[Material to process]

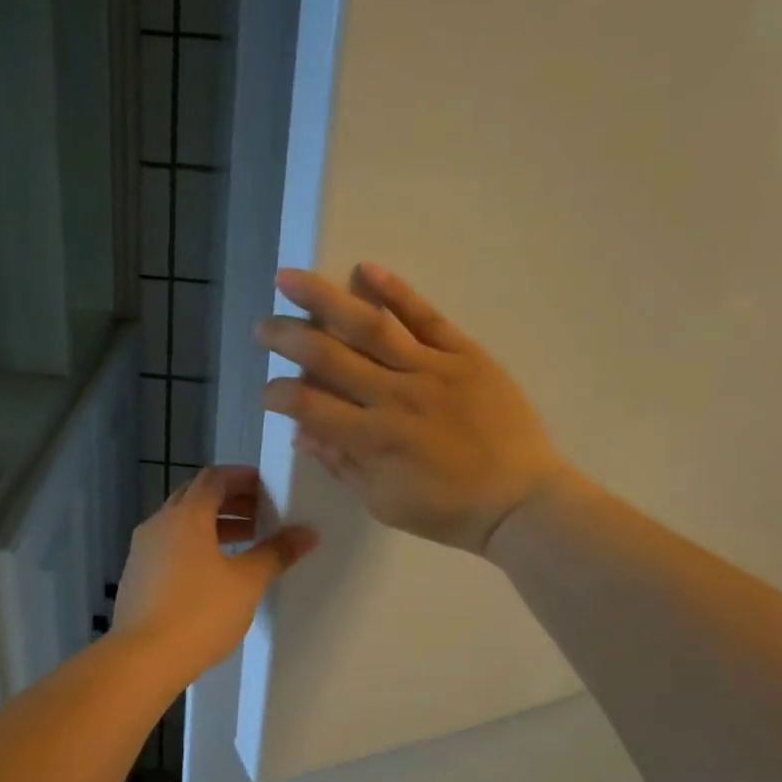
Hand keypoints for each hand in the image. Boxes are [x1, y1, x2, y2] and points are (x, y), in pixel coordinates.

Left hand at [110, 465, 316, 679]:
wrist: (142, 658)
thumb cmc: (199, 613)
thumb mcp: (247, 582)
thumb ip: (276, 553)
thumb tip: (307, 533)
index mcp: (186, 515)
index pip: (213, 478)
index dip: (241, 478)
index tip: (267, 488)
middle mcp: (159, 524)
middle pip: (195, 497)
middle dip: (230, 501)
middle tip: (261, 514)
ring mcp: (142, 550)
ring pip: (181, 524)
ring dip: (213, 525)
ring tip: (246, 543)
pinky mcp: (136, 576)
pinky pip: (169, 546)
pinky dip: (194, 546)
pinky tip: (214, 572)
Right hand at [257, 264, 566, 553]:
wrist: (520, 501)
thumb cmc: (448, 510)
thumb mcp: (384, 502)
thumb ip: (341, 464)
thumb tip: (301, 433)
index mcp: (371, 438)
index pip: (308, 405)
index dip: (279, 395)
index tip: (268, 391)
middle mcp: (393, 396)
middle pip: (328, 357)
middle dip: (287, 338)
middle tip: (262, 326)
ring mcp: (430, 369)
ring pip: (369, 327)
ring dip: (324, 300)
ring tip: (290, 279)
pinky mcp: (464, 354)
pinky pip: (426, 317)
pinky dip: (396, 292)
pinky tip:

[/Material to process]

> Problem statement:
Your job is to copy out every line from the records above that has the word "thumb".

> Output:
thumb cmc: (199, 613)
thumb mcp: (247, 582)
thumb ip: (276, 553)
thumb tip: (307, 533)
thumb cmc: (448, 510)
thumb mcp: (384, 502)
thumb ip: (341, 464)
thumb tip: (301, 433)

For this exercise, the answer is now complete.